Samolot z turystami ląduje tam tylko raz w tygodniu, więc para może w spokoju świętować - czytamy w "Na żywo".
To jedna z niewielu okazji, kiedy zakochani mogą być razem. W ciągu miesiąca spędzają ze sobą jedynie dziesięć dni. Gessler nie ukrywa, że bardzo pasuje jej taki układ:
"Nie chcę, żeby nasze spotkania zabiła codzienność, nie chcę, żeby było nudno, bez emocji i bez żaru" - mówi na łamach "Gali".
Od związku oczekuje nie tylko romantyzmu i "czegoś wyjątkowego", ale także możliwości odkrywania siebie i partnera na nowo.
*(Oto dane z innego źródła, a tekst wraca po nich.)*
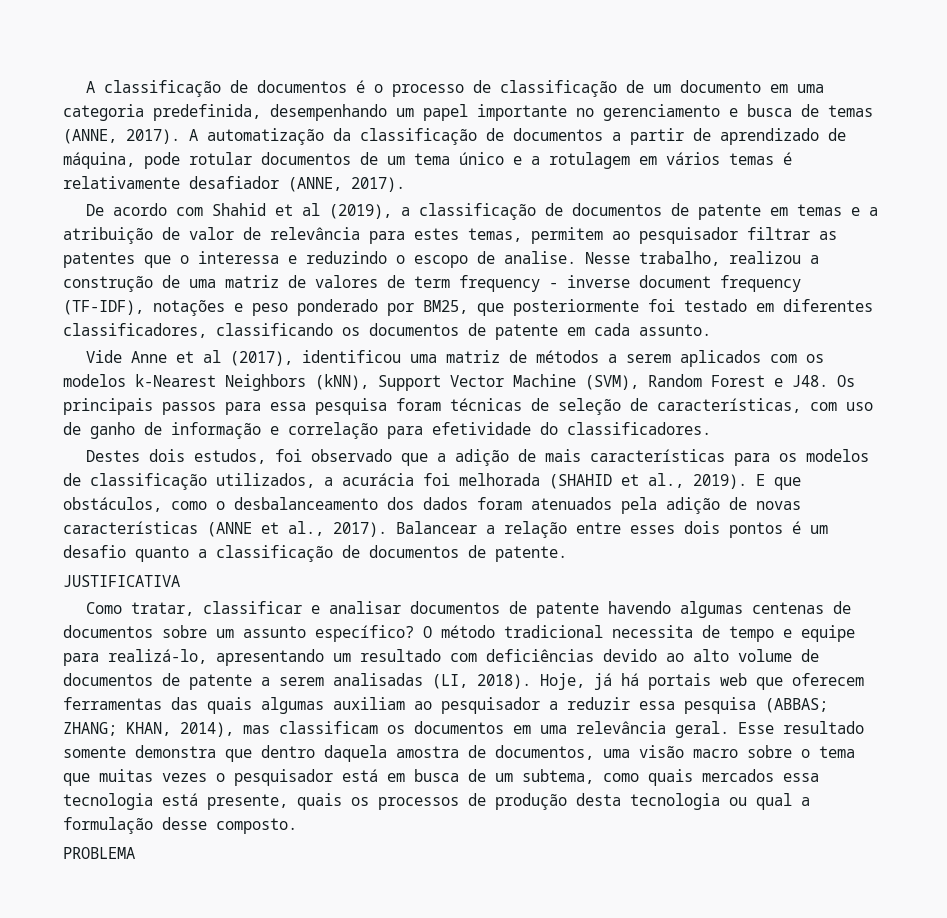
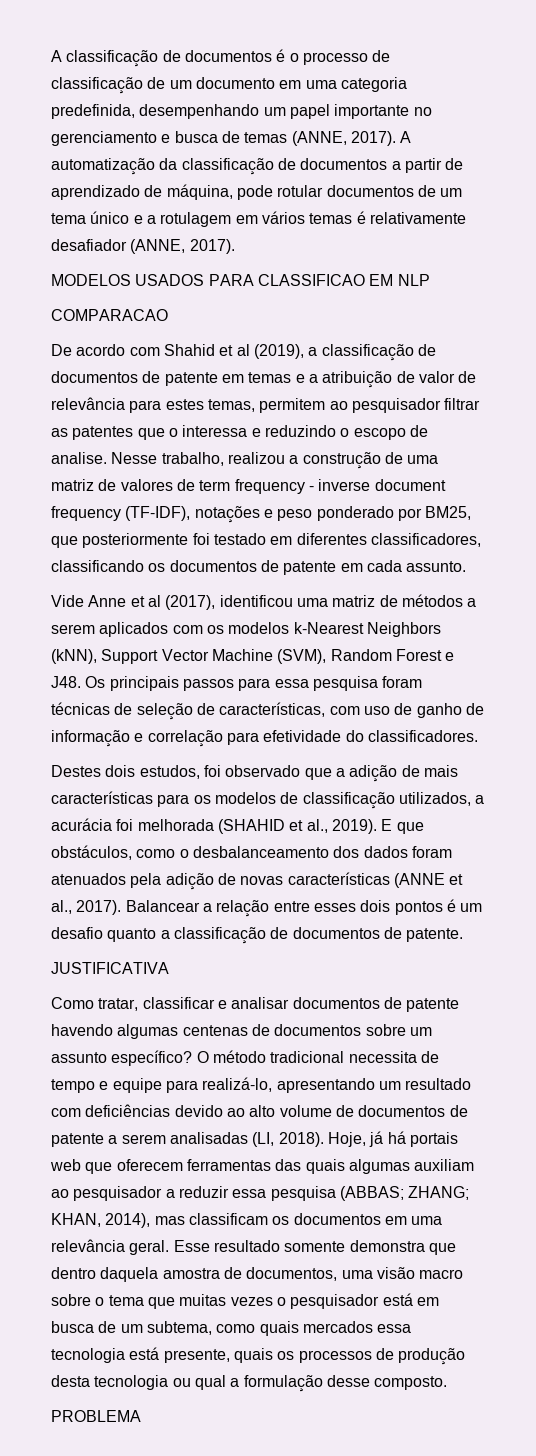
(405, 184) none -> [51,274,430,286] [51,309,168,321] // MODELOS USADOS PARA CLASSIFICAO EM NLP // COMPARACAO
Jej zdaniem codzienność wykańcza uczucia.
Kiedy odwiedza Waldka w jego domu w Toronto, oboje delektują się sobą w ogromnej kuchni z widokiem na las, jedzą czerwony kawior, najlepszego łososia z Alaski i bajgle z żydowskiej piekarni lub grzanki z chałki z dżemem z guajawy (jej ulubiony).
To on pierwszy wstaje - mama wpoiła jej zasadę, że mężczyzna przygotowuje śniadanie, by kobieta mogła się wyspać.
Kiedy Waldemar pracuje, ona prasuje jego koszule, maluje i czyta... Gdy to on gości w Warszawie, uciekają, ukrywają się w sypialni na poddaszu.
Jej recepta na szczęśliwy związek? "Nie zaglądać do szuflady męża. Nigdy!" - podkreśla restauratorka.
Uważa, że w chwili, gdy zadaje się zbyt dużo pytań, można usłyszeć odpowiedź, na którą nie czekamy. Jej rada dla kobiet brzmi: należy zostawić partnerowi własną przestrzeń i "udowadniać, że jest się lepszą od kochanki".
"Żadnych wymówek, awantur, krzyków. Polki są niestety wybitne w dręczeniu swoich mężów i siebie" - dodaje.